Gracias, Dios mío, porque me das paciencia para soportar tantas desgracias juntas. Esta fue su frase cuando le comunicaron la muerte de su esposo y de su hijo Eduardo en una acción bélica. Fue cuando marcharon a recuperar el castillo de Aluwick, en Northumberland, del que se había apoderado el usurpador Guillermo. Ella soportaba en aquellos momentos la larga y penosísima enfermedad que le llevó a la muerte el año 1093, en Edimburgo.
Es la reina Margarita la patrona de Escocia, canonizada por el papa Inociencio IV en el año 1250. Pero no pueden venerarse sus reliquias por desconocerse el lugar donde reposan. Por la manía que tenían los antiguos de desarmar los esqueletos de los santos, su cráneo —que perteneció a María Estuardo— se perdió con la Revolución francesa, porque lo tenían los jesuitas en Douai y, desde luego, no salieron muy bien parados sus bienes. El cuerpo tampoco se pudo encontrar cuando lo pidió Gelliers, arzobispo de Edimburgo, a Pío XI, aunque se sabe que se trasladó a España por empeño de Felipe II quien mandó tallar un sepulcro en El Escorial para los restos de Margarita y de su esposo.

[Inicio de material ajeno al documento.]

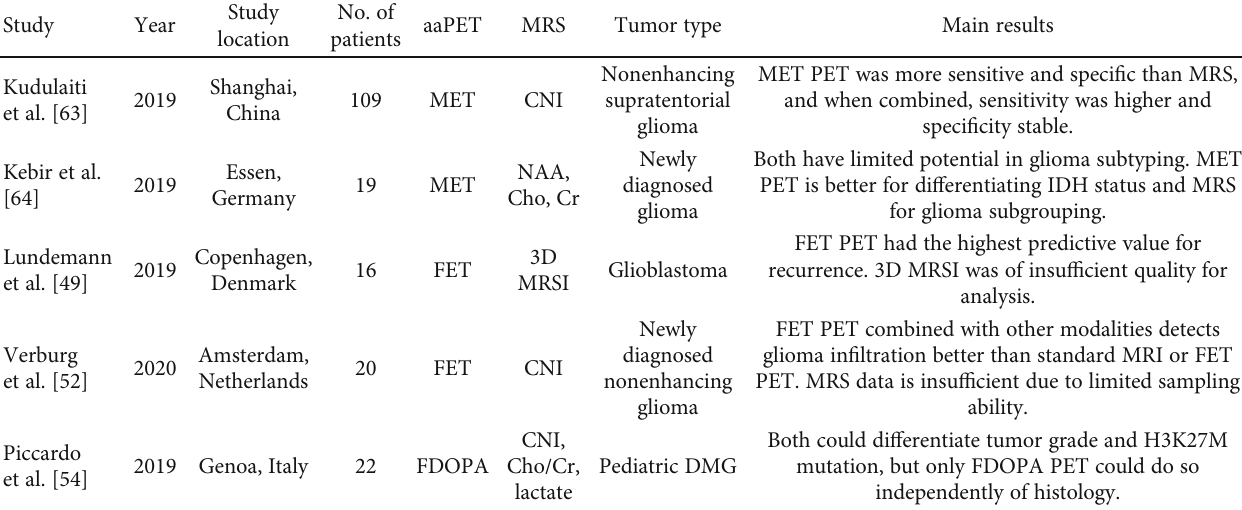
Table 3: Summary of aaPET with MRS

Aunque les duela esa carencia de reliquias a los escoceses, tienen sin embargo el orgullo de disfrutar en su historia de las grandes virtudes de una mujer que supo primar su condición cristiana a su condición de reina. O mejor, que ser reina no fue dificultad para vivir hasta lo más hondo su responsabilidad de cristiana. O aún más, supo desde la posición más alta ser testigo de Cristo. Y eso es mucho en cualquier momento de la Historia. ¿No será la gente como ella los que se llaman pobres de espíritu?